Yes a copy of your contract is required by the Dept of NJ, however they do NOT review nor can they review them for legalities / contract terms, they are not allowed to. They are there to make sure your business is valid and registered, they do NOT certify. They really only want to see you HAVE a contract.
-
all kidding aside, your contract is very important. i agree one should not use another person's contract as it may not be sufficient for the services they render. I do however disagree on the length of their contract. I read someones contract and it was filled with so much legal jargon it made me sick. when i first joined the forums i heard the same "WARNING WARNING WARNING" on a lot of issues including the contract. There are NO IRON CLAD CONTRACTS, no matter how lengthy or short, contracts get broken every day, and people are in litigation every day. A lawyer will take your case knowing he can't win, just to get your money!!! For those that hate Chiro's as crooked, nothing is more crooked than a LAWYER!!! You can have a basic contract and an attorney can redo that contract in legal terms and its EXACTLY the same contract you had, just "fancied" up. Nobody has a contract without a loop-hole. I have seen issues come up in this forum that may not be included in my contract. I don't have a lengthy one, but I have multiple contracts. My contract may be 3 pages for 1 provider, and then 4 for the next. What my contact covers basically is the technical legal issues. The addendum covers the services I will provide. Some providers will have me do the invoicing while others will not, so its not listed as a job duty I will perform. I would say to anyone who is looking at their contract thinking it is too short and not good enough to remember QUALITY beats Quantity every single time. Having a contract put in legal terms lengthens it, not necessarily strengthens it.
-
They really only want to see you HAVE a contract.
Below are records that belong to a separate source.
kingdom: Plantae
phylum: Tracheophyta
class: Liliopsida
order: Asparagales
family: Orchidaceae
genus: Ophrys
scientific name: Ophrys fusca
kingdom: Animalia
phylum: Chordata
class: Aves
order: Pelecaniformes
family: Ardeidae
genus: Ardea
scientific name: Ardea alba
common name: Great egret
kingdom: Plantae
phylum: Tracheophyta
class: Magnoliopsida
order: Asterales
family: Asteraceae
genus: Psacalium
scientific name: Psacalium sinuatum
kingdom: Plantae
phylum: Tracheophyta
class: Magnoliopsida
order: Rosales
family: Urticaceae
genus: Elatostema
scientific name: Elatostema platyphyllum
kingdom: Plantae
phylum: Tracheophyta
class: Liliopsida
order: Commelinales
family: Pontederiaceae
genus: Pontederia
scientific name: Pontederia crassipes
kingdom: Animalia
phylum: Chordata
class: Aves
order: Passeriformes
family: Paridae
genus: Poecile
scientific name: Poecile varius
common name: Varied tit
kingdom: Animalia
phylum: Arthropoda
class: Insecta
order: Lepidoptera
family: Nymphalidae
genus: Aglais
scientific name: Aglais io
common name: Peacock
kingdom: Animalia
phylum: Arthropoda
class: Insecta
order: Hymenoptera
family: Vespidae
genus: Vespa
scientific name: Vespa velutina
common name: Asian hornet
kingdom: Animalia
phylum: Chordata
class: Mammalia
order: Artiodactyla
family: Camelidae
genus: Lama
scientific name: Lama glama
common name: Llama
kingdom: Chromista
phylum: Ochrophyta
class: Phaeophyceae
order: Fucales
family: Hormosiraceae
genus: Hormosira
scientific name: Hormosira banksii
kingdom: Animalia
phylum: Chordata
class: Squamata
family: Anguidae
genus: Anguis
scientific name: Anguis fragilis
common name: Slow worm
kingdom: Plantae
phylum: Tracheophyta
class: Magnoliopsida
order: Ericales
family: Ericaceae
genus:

Not true that they just want to see you HAVE a contract.......Mine had to be edited twice before they approved it.
-
Some might call it legal "jargon" or "mumbo jumbo", but it isn't and I guess it depends on the quality of the business you have and your provider/clients. I've had providers go thorough my contract with questions and have always commented on thorough it is. It shows I've taken the time at great lengths to protect my business as well as their practice. That's how I see it. Most of the things I added to my contract over the years were due to learning the hard way. I do still think it's very unprofessional and irresponsible to give out OR download.
-
Mine had to be edited twice before they approved it.
Were they general terms, because a good attorney would have told you that the Dept of insurance is NOT a legal firm nor can they give legal advice. I can see if there were very basic and general things left out or a NJ state specific clause had to be added/revised (there's a few in NJ). Also, I have different contracts for different clients, it's a "legal document" and they can't mandate "ONE" for general use. I can't see how all clients are same, nor services rendered so how can you have one generic blanket contract?
-
and I agree with you on the "download" Linda as far as using a "prototype" contract. I don't agree that people who don't have a lengthy contract don't have one that isn't of substance. I don't agree that because yours is longer that its BETTER. I don't agree that I think less of my business or don't go through what I need to in order to protect it based on the size of my contract. Like I said for newbies, we should let them know the caution of using a blanket contract, or any legal form, however NOBODY can state that if it isn't this long, its has loop holes. I have a very good contract, and its hardly 13 pages long.